Garland was in his mid-fifties when the recording was made and had reached a wonderful stage at which he was able to combine his silky skills and wealth of experience to produce masterfully crafted lyricism, as well as reeling off slick licks by the dozen.
While the recording quality, in terms of instrumental equilibrium may, at times, be a bit suspect, that “fault” offers an opportunity to get a rare earful of, for example, Vinnegar’s walking bass lines and deft harmonics while Garland sensitively holds down the melodic fort.
Swingin’ on the Korner is a treasure to be savored.
At the age of 32 Canadian drummer Ernesto Cervini is clearly a mature and accomplished instrumentalist, band leader, composer and arranger.
If that weren’t evident from his first three records there can be no ignoring his impressive all-round attributes as displayed on his latest release, the quizzically entitled Turboprop, which came out on Israeli reed player Anat Cohen’s Anzic Records.
If you’re going to play tight arrangements, but also with room for the occasional flight of fancy, it helps to have tried and trusted sidemen on board. As Cervini’s working band of tenor saxophonist Joel Frahm, pianist Adrean Farrugia and bassist Dan Loomis is on hand for the outing, that takes care of that.
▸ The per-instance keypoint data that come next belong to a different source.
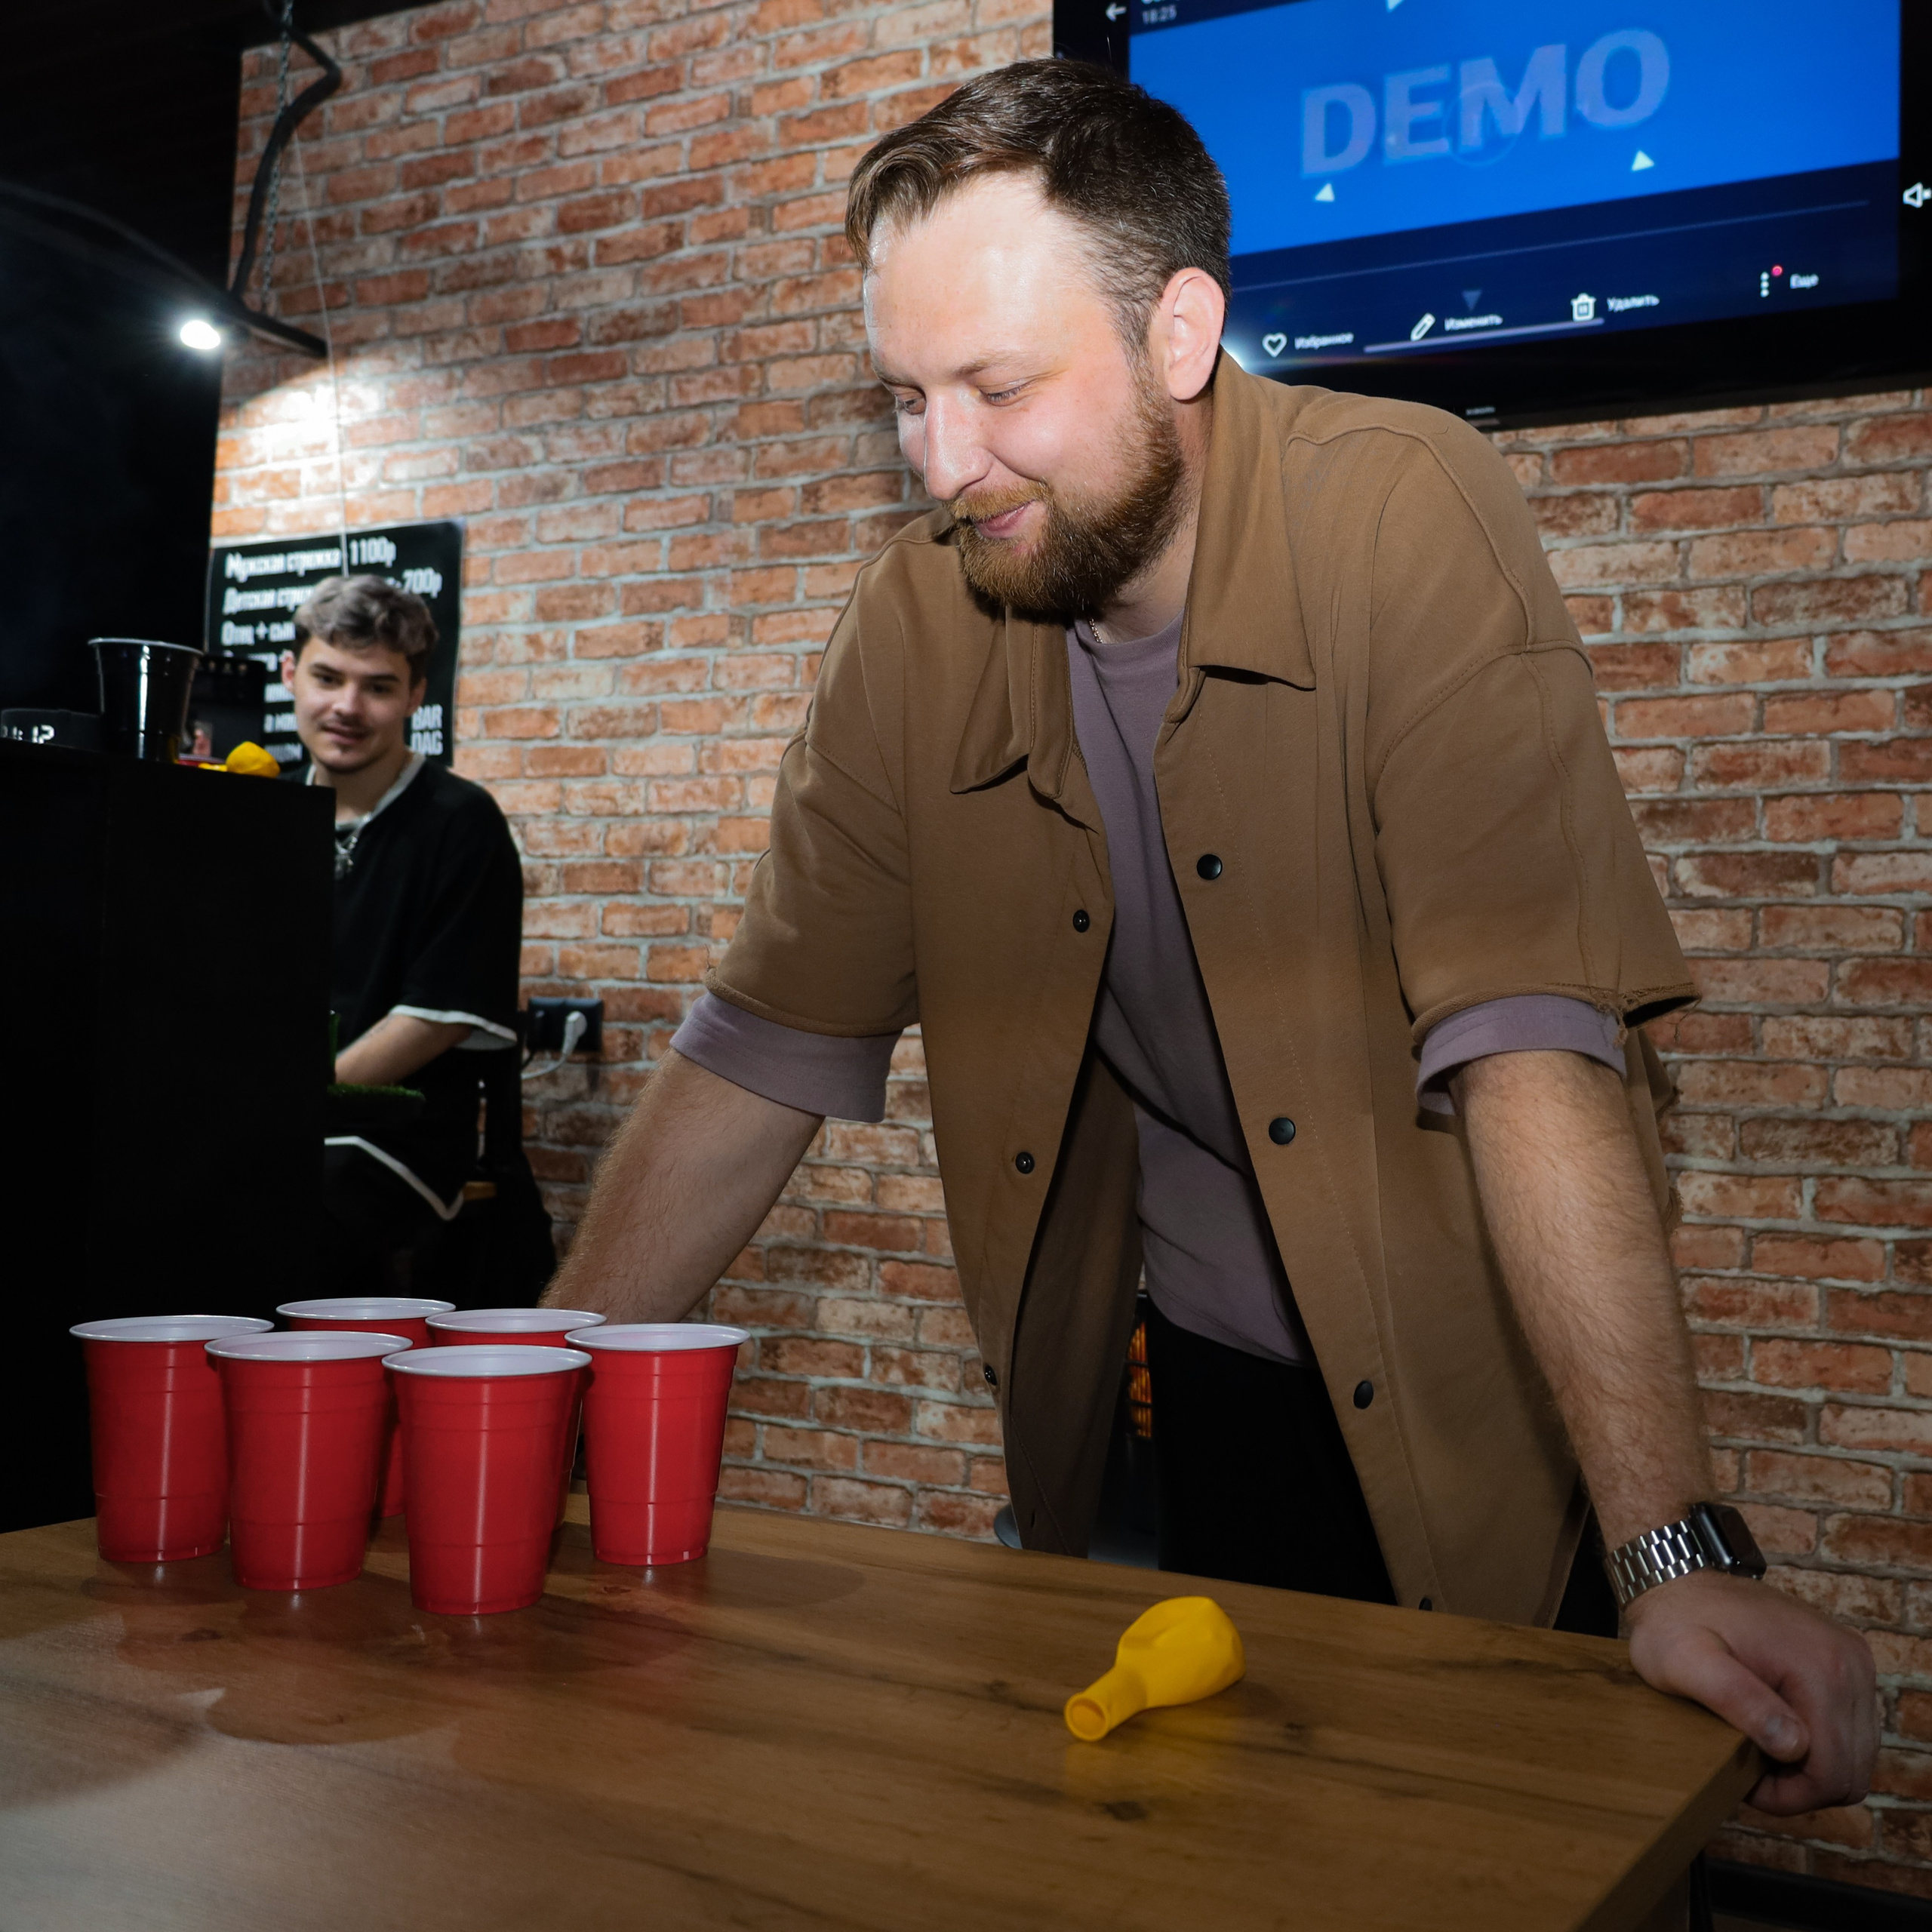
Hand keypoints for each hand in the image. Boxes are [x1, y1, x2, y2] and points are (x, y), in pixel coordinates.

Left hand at [1623, 1569, 1876, 1813]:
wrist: (1680, 1579)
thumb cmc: (1674, 1622)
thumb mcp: (1682, 1661)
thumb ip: (1734, 1698)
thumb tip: (1793, 1744)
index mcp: (1824, 1668)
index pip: (1832, 1774)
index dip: (1788, 1795)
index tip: (1743, 1779)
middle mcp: (1852, 1662)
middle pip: (1850, 1770)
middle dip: (1800, 1783)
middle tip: (1747, 1765)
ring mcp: (1854, 1660)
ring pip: (1854, 1755)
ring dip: (1810, 1765)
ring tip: (1756, 1746)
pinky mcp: (1847, 1662)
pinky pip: (1850, 1730)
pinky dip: (1819, 1743)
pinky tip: (1775, 1729)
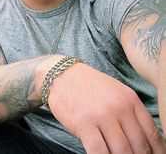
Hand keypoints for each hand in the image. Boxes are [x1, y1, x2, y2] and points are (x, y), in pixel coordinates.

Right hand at [48, 63, 165, 153]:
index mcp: (130, 99)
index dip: (156, 151)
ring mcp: (102, 115)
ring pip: (122, 151)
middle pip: (139, 145)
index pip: (152, 132)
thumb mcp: (116, 91)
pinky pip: (99, 151)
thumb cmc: (89, 85)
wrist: (63, 74)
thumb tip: (141, 138)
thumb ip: (129, 111)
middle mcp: (120, 107)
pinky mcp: (85, 123)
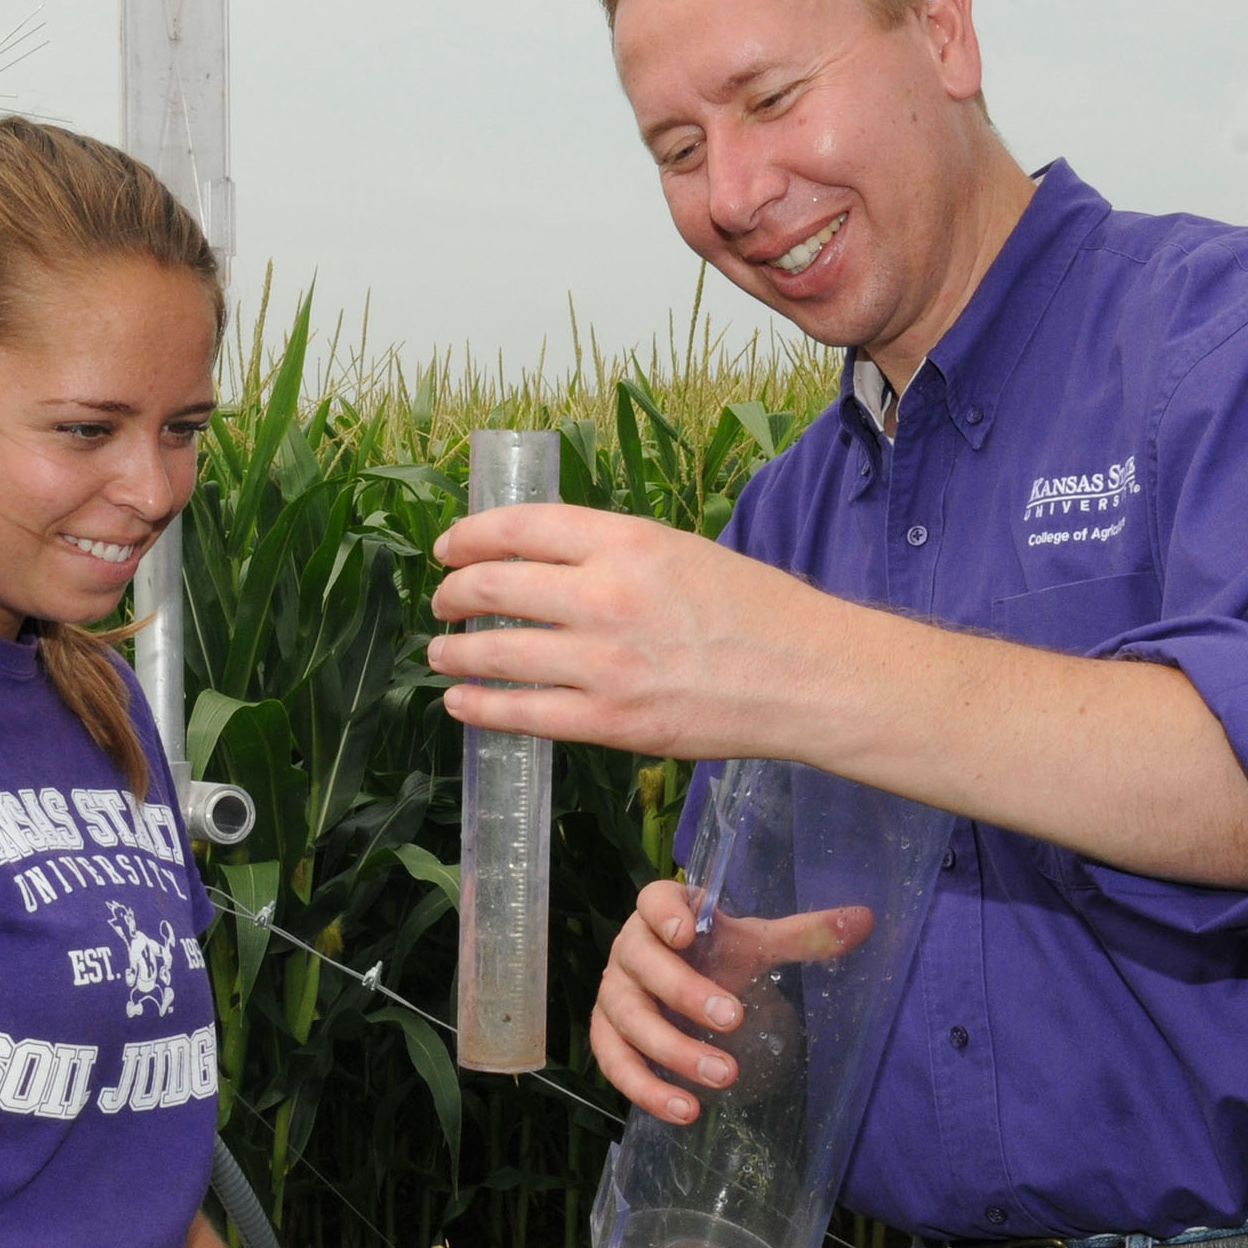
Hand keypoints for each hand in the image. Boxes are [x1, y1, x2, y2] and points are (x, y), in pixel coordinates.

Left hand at [426, 506, 850, 759]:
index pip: (517, 527)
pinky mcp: (610, 720)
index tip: (449, 547)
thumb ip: (612, 555)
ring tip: (440, 654)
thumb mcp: (680, 552)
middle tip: (442, 601)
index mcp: (625, 541)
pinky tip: (462, 702)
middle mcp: (605, 595)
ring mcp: (603, 662)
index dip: (468, 537)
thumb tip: (546, 565)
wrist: (807, 675)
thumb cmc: (755, 611)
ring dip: (454, 653)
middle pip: (493, 586)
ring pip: (496, 652)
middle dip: (453, 594)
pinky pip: (522, 713)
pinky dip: (480, 706)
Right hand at [590, 879, 872, 1122]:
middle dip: (685, 994)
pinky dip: (645, 1089)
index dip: (664, 914)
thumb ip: (804, 935)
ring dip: (672, 1051)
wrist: (687, 988)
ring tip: (723, 1077)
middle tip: (733, 1020)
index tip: (687, 932)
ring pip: (628, 1021)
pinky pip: (615, 1063)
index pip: (652, 901)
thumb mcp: (760, 944)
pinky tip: (685, 1110)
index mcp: (662, 915)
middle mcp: (629, 951)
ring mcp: (614, 996)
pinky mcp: (608, 1037)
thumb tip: (863, 921)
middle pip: (642, 966)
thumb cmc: (720, 957)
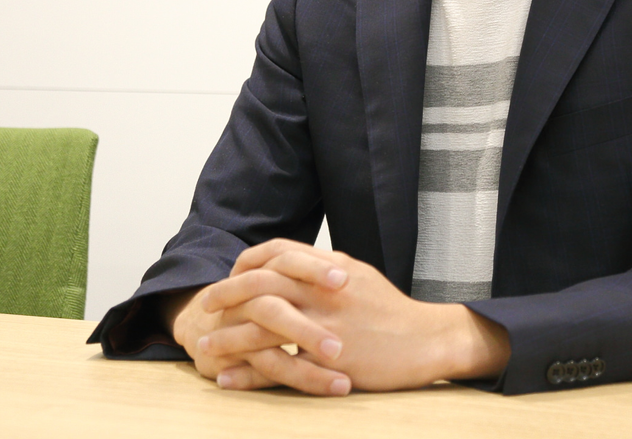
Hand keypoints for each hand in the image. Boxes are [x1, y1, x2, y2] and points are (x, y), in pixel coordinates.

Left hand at [198, 239, 510, 394]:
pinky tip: (229, 379)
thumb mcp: (360, 277)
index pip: (278, 253)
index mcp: (330, 267)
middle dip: (227, 294)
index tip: (228, 275)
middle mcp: (325, 290)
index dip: (248, 262)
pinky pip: (279, 364)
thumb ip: (326, 269)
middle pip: (262, 283)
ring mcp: (326, 323)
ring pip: (263, 324)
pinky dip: (249, 373)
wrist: (427, 339)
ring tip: (204, 348)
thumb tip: (299, 263)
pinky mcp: (329, 358)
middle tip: (205, 306)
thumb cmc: (393, 311)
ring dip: (228, 336)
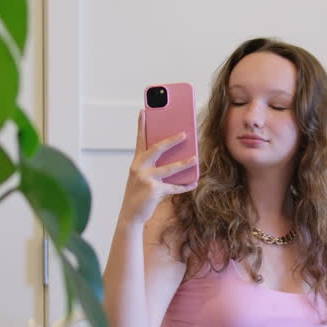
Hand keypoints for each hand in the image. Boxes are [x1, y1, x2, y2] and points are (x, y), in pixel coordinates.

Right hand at [119, 110, 197, 224]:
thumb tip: (178, 158)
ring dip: (184, 163)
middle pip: (157, 149)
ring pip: (169, 168)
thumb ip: (156, 166)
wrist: (131, 214)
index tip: (143, 111)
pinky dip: (185, 185)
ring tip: (195, 158)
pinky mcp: (154, 190)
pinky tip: (194, 182)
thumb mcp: (143, 177)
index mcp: (136, 162)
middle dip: (171, 140)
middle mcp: (139, 167)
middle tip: (184, 134)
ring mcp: (145, 179)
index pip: (140, 140)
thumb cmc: (139, 193)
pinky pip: (174, 186)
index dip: (142, 125)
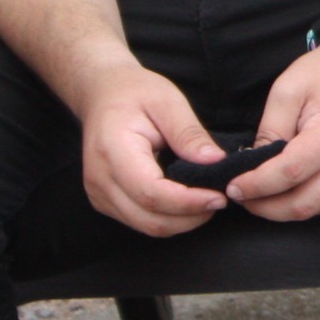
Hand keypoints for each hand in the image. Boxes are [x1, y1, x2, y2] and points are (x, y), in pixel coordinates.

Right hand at [71, 59, 228, 236]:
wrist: (102, 94)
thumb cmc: (135, 93)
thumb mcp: (168, 101)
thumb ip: (189, 133)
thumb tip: (215, 161)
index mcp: (113, 151)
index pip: (151, 193)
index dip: (188, 202)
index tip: (219, 198)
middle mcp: (100, 179)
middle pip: (149, 218)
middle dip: (190, 217)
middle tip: (221, 200)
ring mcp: (99, 193)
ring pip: (145, 225)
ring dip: (181, 222)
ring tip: (208, 201)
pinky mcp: (105, 200)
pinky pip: (140, 220)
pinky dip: (168, 218)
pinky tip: (188, 202)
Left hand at [229, 28, 319, 220]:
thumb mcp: (287, 90)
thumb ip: (269, 131)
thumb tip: (252, 168)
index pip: (291, 172)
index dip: (258, 185)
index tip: (233, 187)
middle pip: (306, 203)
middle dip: (268, 208)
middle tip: (242, 197)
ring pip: (318, 208)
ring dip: (284, 210)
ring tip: (258, 197)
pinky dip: (303, 202)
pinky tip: (283, 191)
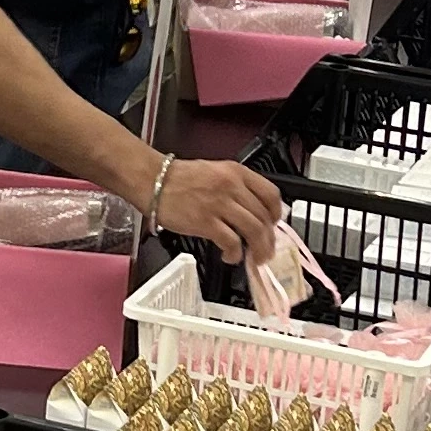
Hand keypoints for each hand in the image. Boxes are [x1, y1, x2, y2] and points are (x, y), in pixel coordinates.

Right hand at [156, 156, 285, 260]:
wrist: (153, 180)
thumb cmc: (179, 178)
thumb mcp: (215, 171)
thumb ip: (236, 187)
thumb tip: (253, 210)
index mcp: (236, 172)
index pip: (271, 194)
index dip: (277, 214)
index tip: (274, 225)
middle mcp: (231, 186)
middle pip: (264, 217)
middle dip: (269, 239)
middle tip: (266, 250)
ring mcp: (219, 204)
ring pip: (254, 231)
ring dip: (258, 249)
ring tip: (255, 258)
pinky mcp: (206, 222)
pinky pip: (231, 242)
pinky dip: (235, 254)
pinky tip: (230, 256)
The quartet is complemented by Tara Davidson, on alto and soprano saxes, and trombonist William Carn, and it all makes for one happy, and smoothly synchronized, musical family.
Half of the 10 tracks are Cervini originals, and his penmanship is unmistakable.
The drummer is also pretty adept at revisiting standards, as evidenced by his somewhat tongue-incheek take on Charlie Parker’s “Red Cross,” and even taking on classical music with his inventive and infectious reading of Claude Debussy’s “The Engulfed Cathedral.”
There are star turns wherever you look on this excellent offering.